What is needed: Find the lines below that contain the string "aaaal". Copy each one.

*** Opening of Entries supplied ***

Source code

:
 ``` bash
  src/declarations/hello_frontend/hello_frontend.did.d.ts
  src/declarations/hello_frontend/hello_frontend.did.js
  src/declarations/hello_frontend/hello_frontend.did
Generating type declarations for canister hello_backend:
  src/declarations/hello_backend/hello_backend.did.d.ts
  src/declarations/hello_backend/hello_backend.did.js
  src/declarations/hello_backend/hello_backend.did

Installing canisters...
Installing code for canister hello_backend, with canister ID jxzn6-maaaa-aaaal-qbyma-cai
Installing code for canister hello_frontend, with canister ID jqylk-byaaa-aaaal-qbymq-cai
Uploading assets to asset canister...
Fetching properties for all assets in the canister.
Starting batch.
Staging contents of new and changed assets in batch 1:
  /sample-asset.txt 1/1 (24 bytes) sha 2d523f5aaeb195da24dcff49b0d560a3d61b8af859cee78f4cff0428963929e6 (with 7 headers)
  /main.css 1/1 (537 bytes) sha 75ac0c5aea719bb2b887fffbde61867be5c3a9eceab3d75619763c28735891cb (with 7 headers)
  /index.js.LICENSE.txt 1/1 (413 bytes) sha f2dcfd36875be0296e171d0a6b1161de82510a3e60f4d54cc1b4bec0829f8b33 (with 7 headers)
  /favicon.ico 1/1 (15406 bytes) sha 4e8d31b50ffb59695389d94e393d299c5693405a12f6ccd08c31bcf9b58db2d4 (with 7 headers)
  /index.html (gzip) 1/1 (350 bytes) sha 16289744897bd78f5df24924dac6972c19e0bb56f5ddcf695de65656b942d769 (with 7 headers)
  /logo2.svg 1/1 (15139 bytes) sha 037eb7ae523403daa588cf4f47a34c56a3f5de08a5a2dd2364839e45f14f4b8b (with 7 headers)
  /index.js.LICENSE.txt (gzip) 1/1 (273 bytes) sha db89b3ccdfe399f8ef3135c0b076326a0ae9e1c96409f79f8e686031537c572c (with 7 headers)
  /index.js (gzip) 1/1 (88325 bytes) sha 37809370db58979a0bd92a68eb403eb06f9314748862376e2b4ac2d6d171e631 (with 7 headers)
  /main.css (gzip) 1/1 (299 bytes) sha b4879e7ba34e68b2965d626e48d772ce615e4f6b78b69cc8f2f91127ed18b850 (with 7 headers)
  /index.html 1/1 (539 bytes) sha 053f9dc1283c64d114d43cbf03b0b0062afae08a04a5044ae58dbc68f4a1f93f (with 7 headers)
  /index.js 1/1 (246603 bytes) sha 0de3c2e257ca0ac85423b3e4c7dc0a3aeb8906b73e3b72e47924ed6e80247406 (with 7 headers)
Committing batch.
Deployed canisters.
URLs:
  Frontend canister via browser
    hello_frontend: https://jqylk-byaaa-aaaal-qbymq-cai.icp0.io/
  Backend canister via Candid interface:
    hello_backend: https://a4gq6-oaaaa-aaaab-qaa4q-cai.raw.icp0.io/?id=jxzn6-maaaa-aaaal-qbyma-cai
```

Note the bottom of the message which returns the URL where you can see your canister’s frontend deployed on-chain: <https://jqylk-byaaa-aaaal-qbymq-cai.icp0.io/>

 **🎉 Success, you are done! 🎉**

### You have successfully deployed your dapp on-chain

*** Close of Entries supplied ***

Solution for this exercise:
Installing code for canister hello_backend, with canister ID jxzn6-maaaa-aaaal-qbyma-cai
Installing code for canister hello_frontend, with canister ID jqylk-byaaa-aaaal-qbymq-cai
    hello_frontend: https://jqylk-byaaa-aaaal-qbymq-cai.icp0.io/
    hello_backend: https://a4gq6-oaaaa-aaaab-qaa4q-cai.raw.icp0.io/?id=jxzn6-maaaa-aaaal-qbyma-cai
Note the bottom of the message which returns the URL where you can see your canister’s frontend deployed on-chain: <https://jqylk-byaaa-aaaal-qbymq-cai.icp0.io/>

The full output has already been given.